:: Data supplied ::

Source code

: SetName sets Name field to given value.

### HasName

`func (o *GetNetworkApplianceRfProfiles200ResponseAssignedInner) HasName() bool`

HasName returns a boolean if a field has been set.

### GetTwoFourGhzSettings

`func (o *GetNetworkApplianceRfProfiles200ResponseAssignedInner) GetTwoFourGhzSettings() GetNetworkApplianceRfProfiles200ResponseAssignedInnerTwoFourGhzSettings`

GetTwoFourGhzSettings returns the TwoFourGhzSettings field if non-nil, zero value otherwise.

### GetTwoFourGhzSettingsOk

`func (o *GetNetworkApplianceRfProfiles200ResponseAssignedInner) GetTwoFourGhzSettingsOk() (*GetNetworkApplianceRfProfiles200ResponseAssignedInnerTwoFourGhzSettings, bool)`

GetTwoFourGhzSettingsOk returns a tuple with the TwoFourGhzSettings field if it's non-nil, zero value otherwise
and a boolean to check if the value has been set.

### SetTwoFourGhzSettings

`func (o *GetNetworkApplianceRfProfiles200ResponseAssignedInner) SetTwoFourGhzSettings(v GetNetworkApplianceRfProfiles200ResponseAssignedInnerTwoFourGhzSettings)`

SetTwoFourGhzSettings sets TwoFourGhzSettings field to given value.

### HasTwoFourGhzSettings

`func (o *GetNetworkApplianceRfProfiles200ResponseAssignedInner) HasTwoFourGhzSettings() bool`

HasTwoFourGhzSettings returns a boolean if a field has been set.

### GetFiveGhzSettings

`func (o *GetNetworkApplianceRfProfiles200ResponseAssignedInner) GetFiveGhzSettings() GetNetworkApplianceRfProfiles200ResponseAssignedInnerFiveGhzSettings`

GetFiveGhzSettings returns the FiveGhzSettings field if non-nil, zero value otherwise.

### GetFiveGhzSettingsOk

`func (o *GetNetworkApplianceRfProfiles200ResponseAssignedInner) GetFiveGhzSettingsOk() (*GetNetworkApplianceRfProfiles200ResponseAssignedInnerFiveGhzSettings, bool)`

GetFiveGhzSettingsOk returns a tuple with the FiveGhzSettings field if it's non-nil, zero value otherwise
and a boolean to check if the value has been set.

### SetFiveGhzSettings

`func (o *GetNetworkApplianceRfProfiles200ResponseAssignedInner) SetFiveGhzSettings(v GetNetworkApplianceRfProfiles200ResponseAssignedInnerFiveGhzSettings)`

:::

What you have to do: For each line above that includes "SetFiveGhzSettings", make a copy.

Response to the task:
### SetFiveGhzSettings
`func (o *GetNetworkApplianceRfProfiles200ResponseAssignedInner) SetFiveGhzSettings(v GetNetworkApplianceRfProfiles200ResponseAssignedInnerFiveGhzSettings)`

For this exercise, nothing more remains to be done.